A recent guest post in defense of butterfly bushes prompted the usual debate (natives v. exotics) but also this wise comment by an avid wildlife gardener:
My yard is filled with native flowers, shrubs and trees. However, the surrounding area is not, so giving them something extra that blooms for a long period of time with the help of water and deadheading is alluring to the insects. Currently, here in Maryland, it is the driest August since 2006. Flowers are few and far between and young trees are stressed.
Offering single bloom zinnias and buddleia along with the native aster, sedum, and goldenrod, offers much needed sustenance right now. The sterile Agastache Blue Fortune is teeming with bee activity while the native agastache are going to seed. My added fruit table is devoured by butterflies, flies, ants and bees and the hummingbirds hang out above it.
I offer natives, but the zinnias and buddleia, and fruit are attracting big time this August. I think we can do both.
That’s from Marcia van Horn, whose fabulous pollinator-friendly front yard we admired in this video and whose amazing campaign to increase the population of bluebirds is described in ”How to Grow Bluebirds.”
So I asked Marcia for more information about Zinnias and their role in providing for pollinators, and she responded with photos, videos and tips.
So what ARE the right kinds of Zinnias?
Four of Marcia’s favorites, clockwise from upper left, are ‘Lilliput,’ Zinnia marylandica (popular types include ‘Profusion,’ ‘Pinwheel,’ ‘Zahara’), ‘Yellow Flame,’ and ‘State Fair.’
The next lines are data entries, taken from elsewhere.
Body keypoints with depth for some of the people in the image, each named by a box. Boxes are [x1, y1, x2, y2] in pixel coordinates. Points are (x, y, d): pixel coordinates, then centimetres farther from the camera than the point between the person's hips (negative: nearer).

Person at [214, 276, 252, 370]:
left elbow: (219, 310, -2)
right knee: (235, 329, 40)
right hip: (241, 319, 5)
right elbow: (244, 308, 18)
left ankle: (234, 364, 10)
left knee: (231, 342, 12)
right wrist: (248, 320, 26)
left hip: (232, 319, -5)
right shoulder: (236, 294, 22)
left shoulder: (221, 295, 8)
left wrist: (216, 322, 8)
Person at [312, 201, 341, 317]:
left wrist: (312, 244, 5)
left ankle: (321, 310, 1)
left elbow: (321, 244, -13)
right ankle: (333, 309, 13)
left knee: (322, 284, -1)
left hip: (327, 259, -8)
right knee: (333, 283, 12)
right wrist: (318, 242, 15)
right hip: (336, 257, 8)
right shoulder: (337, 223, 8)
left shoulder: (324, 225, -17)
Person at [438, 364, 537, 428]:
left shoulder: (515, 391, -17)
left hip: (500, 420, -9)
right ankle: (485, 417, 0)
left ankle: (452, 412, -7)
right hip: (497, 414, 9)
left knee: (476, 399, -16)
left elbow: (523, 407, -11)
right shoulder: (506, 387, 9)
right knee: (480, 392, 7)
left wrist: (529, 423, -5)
Marcia directed me to more information about the Zinnia marylandica species, which describes them as blooming prolifically and growing to 12-18 inches. They’re more compact and bushier than standard zinnia varieties – without pinching – and they’re heat- and disease-tolerant. They need a half day of sun or more.
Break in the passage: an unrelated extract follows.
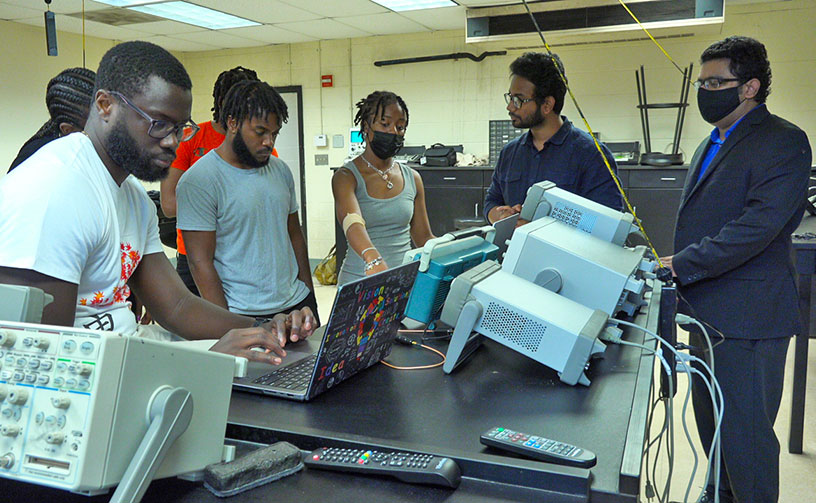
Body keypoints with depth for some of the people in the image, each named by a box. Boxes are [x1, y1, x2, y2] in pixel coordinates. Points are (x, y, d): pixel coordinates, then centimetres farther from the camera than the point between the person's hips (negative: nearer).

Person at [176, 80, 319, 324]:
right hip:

Marcia has found that nurseries often carry ‘Zahara,’ ‘Profusion’ and ‘Pinwheel’ Zinnias and no others, which is fine because even one of these types will do the job – for shorter varieties – but it’s the taller ones that attract the most pollinators.
Four other Zinnias that she recommends are ‘State Fair,’ ‘California Giant,’ ‘Lilliput,’ and ‘Yellow Flame,’ and she suggests planting them from shortest to tallest in the garden: a marylandica variety, then ‘Liliput,’ ‘Yellow Flame,’ and at the rear, ‘State Fair’ or ‘California Giant.’
Now for Marcia’s growing tips: “Buy the seeds, plant indoors and later transplant, or start them in the ground. If you’re serious about aiding the pollinators into the autumn, then deadhead, fertilize, water; then do a second seeding the first of July or transplant in mid-July.”
The pollinators Marcia has noticed at her zinnias include butterflies, bees and moths, but there’s more. Scroll down in this article by the Brooklyn Botanic Garden to “butterfly favorites” for a list of insects they attract.
Above, a mix of pollinator-friendly plants in Marcia’s neighbor’s yard, including zinnias. Marcia explains:
My neighbor has a fenced garden that had nothing planted in front of it. I look out my front window at the fence. I asked if she would like a pollinator-attracting flower garden that would be of benefit to her vegetables behind the fence (and which would benefit my view). She said, “Sure.” Along this small fence you will now find plants for the entire season: salvia, agastache, rudbeckia, verbena, solidago, and added zinnias that will be bright until frost and will bring out the color of the other plants and draw the eye even as they fade, one of the benefits of adding zinnias to the garden.
Honestly, my own new pollinator garden is mostly a bust, so next year I’m all in for zinnias.